Feature

Book of the week: Creation: How Science Is Reinventing Life Itself by Adam Rutherford

For anyone hoping to join the conversation on genetic engineering, this “brave” and thoughtful book makes a great place to start.

(Current, $28)

“It’s hard not to get excited” about the near future that Adam Rutherford foresees, said Chloë Schama in Smithsonian. An editor at Nature with a Ph.D. in genetics, he’s a deft explainer, and he sets a stage in the first half of this eye-opening book by providing a fast-paced, “rather elegant” summary of how 4 billion years of evolution has worked at the cellular level. But it’s when he turns to the ambitions of scientists who are re-engineering existing cells that many readers will become giddy. Rutherford introduces us to a goat that produces spider’s silk in her milk and a brewer’s yeast that generates diesel. He even shows us an E. coli bacterium that—if a NASA-led project goes according to plan—will one day enable astronauts to create concrete from moon dust.

Throughout, Rutherford “puts his training to fine, explanatory use,” said Karen R. Long in the Los Angeles Times. Granted, his headlong charge through such challenging subjects as molecular geometry and the mechanics of DNA replication makes this “a book best read with a mug of coffee, not beer.” But Rutherford has a gift for crafting “felicitous analogies” that carry a lay reader along. Scientists who practice synthetic biology aren’t playing gods, he tells us, as much as they’re playing sample-happy hip-hop producers—“copying, adapting, and transforming what has come before.” He’s also not afraid of an occasional grand statement. Soon, “for only the second time in 4 billion years,” he writes, a life will be created independently of any existing cell—this time in a laboratory.

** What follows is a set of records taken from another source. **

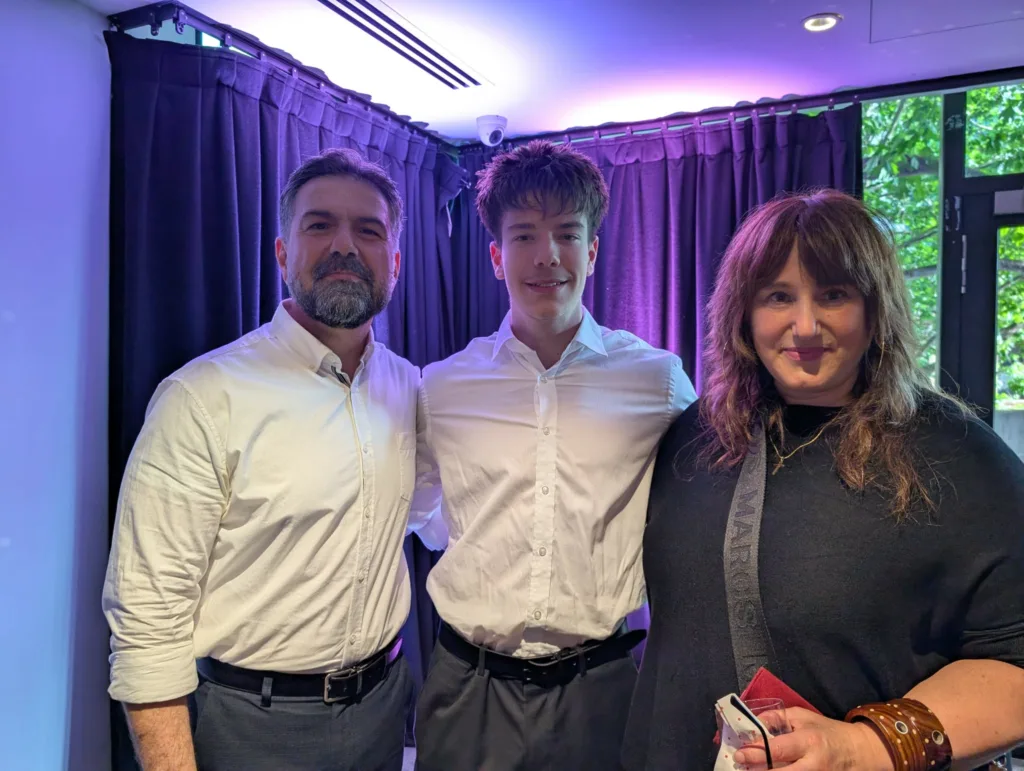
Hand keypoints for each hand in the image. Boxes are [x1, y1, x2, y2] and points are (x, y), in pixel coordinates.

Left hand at [732, 707, 892, 770]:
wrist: (860, 751)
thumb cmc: (828, 731)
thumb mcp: (803, 717)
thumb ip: (777, 718)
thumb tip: (753, 722)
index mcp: (809, 741)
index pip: (777, 750)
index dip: (756, 753)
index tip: (739, 752)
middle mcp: (814, 765)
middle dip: (757, 770)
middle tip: (741, 764)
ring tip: (752, 770)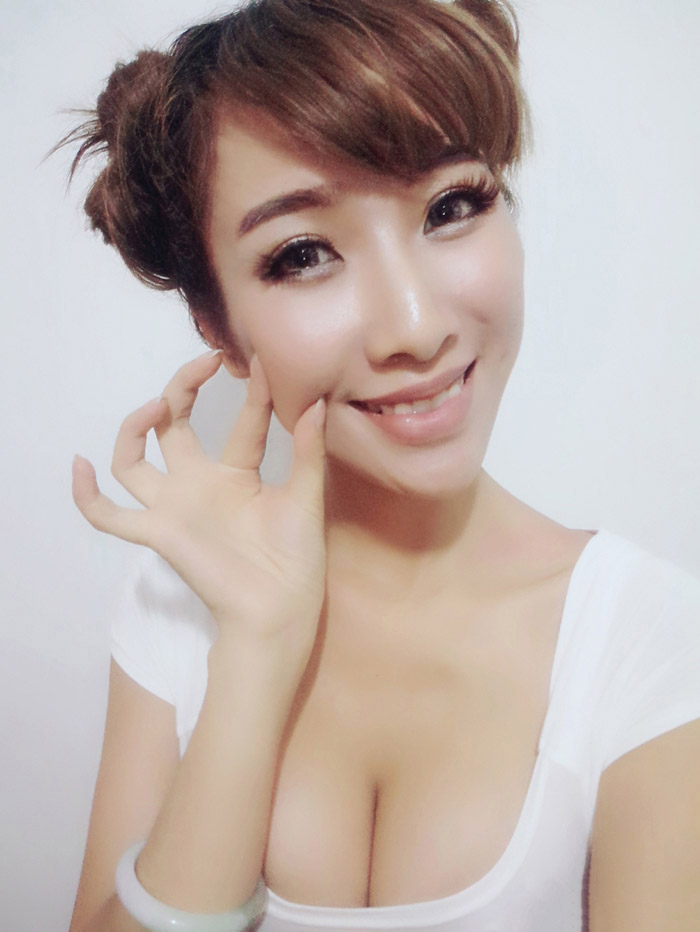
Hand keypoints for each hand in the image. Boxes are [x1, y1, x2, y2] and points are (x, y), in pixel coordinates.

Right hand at [73, 351, 326, 650]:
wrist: (281, 608)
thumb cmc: (296, 558)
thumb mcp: (306, 498)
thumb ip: (308, 453)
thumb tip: (315, 402)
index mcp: (238, 474)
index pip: (242, 423)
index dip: (253, 393)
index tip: (262, 362)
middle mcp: (200, 484)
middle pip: (174, 427)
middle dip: (181, 390)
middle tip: (204, 362)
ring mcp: (175, 507)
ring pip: (133, 462)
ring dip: (134, 429)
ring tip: (156, 405)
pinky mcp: (159, 534)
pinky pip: (110, 517)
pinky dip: (87, 496)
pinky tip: (81, 466)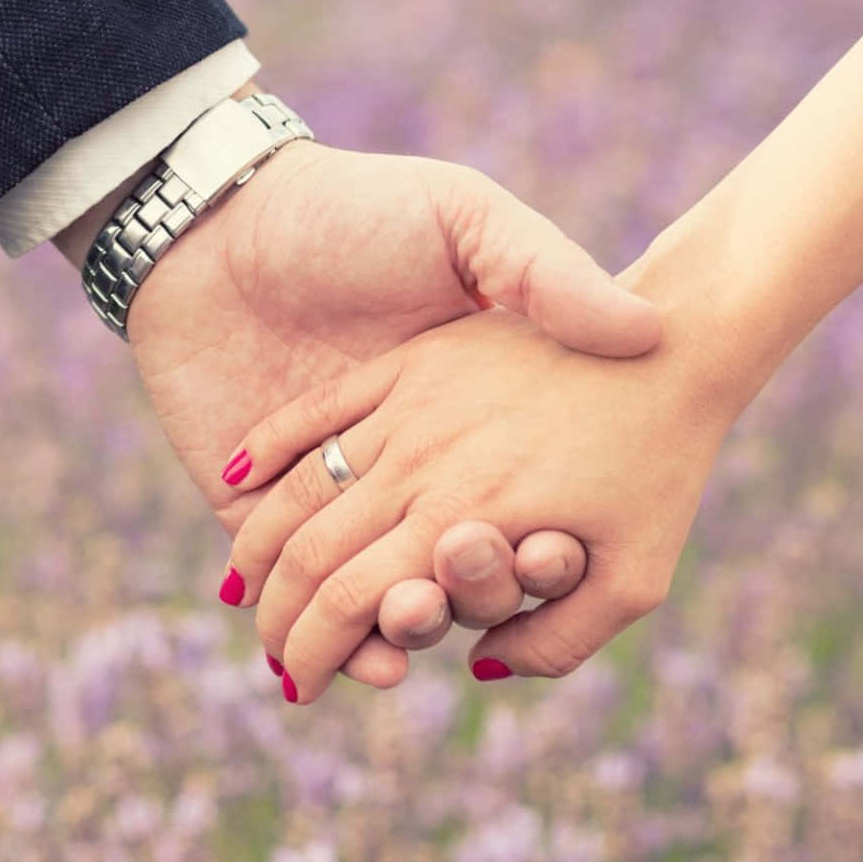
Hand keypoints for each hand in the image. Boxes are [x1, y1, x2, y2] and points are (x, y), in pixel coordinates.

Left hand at [105, 139, 661, 685]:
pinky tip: (377, 655)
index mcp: (451, 415)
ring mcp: (323, 488)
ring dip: (406, 629)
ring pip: (375, 591)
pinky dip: (340, 636)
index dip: (543, 541)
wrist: (220, 210)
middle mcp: (396, 464)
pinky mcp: (245, 504)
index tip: (564, 552)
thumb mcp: (467, 220)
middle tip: (490, 602)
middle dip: (474, 595)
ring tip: (427, 636)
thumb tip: (642, 326)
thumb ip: (547, 270)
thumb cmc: (354, 206)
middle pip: (445, 564)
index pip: (509, 503)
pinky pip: (305, 591)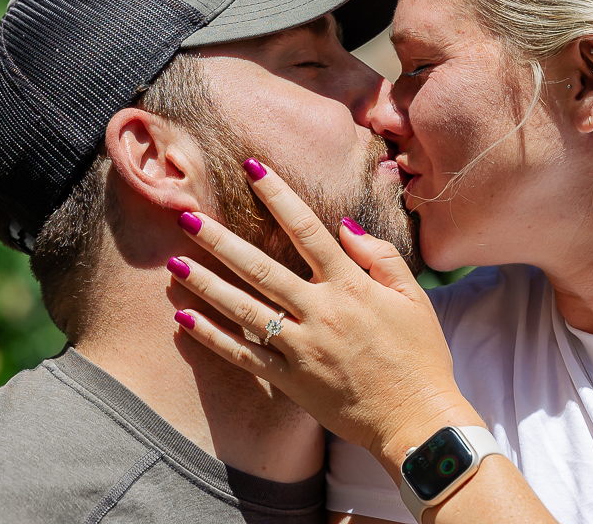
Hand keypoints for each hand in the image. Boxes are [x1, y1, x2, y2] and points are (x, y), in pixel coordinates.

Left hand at [167, 161, 480, 476]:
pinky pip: (245, 356)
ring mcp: (302, 349)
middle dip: (220, 240)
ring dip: (206, 285)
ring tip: (172, 262)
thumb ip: (379, 256)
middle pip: (260, 268)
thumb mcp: (412, 297)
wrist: (419, 424)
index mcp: (349, 286)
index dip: (278, 196)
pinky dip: (212, 338)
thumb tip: (343, 225)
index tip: (252, 168)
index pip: (306, 229)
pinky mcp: (292, 382)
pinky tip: (184, 320)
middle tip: (186, 216)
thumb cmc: (420, 356)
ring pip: (244, 310)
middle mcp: (320, 312)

“For me, the highlight of the book comes near the end,” said John Gribbin in The Wall Street Journal. Rutherford’s “clear and compelling” takedown of the fearmongers who hope to halt all genetic engineering unmasks many of their warnings as sensationalistic hokum. Yet I wished he’d shown “a little less hubris” while championing the optimists’ view, said Nick Lane in The Observer (U.K.). As a researcher myself, I understand that today’s genetic engineers are “merely shuffling the gene pack” in the same way nature does. But concerns about something going awry can’t be summarily dismissed. All of us interested in debating the risks and rewards of genetic engineering need to know the subject better. Despite its one blind spot, Rutherford’s “brave,” “genuinely thoughtful” book makes a great place to start for anyone hoping to join the conversation.